--- Dataset records ---
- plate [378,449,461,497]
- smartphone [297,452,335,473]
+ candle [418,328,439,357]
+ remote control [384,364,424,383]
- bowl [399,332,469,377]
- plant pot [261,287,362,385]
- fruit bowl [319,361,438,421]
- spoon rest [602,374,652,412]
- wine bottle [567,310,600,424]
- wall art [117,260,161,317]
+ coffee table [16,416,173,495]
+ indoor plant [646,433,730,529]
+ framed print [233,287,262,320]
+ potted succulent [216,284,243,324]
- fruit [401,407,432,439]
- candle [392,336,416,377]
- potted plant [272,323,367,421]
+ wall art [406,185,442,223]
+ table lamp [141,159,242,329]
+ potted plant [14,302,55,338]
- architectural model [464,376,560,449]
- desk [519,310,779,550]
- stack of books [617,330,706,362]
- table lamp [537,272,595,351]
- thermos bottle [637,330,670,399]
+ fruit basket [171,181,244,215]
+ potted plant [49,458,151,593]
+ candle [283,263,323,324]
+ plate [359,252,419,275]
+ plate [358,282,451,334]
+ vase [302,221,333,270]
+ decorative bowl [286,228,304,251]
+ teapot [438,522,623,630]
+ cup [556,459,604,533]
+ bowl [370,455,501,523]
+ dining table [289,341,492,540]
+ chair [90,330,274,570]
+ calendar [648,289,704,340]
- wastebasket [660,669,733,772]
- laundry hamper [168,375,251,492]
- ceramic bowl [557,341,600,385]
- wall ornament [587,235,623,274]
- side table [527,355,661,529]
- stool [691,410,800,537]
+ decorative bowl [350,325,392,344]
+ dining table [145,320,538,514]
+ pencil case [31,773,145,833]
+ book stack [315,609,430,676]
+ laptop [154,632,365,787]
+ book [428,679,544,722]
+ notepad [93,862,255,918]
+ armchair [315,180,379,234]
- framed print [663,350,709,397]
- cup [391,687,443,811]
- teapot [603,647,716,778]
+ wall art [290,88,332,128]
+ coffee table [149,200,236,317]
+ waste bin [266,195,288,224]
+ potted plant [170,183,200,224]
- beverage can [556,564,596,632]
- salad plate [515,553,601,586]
---
Your objective:
State how many lines in the material contain "decorative", giving nothing besides the count.

Your solution:
2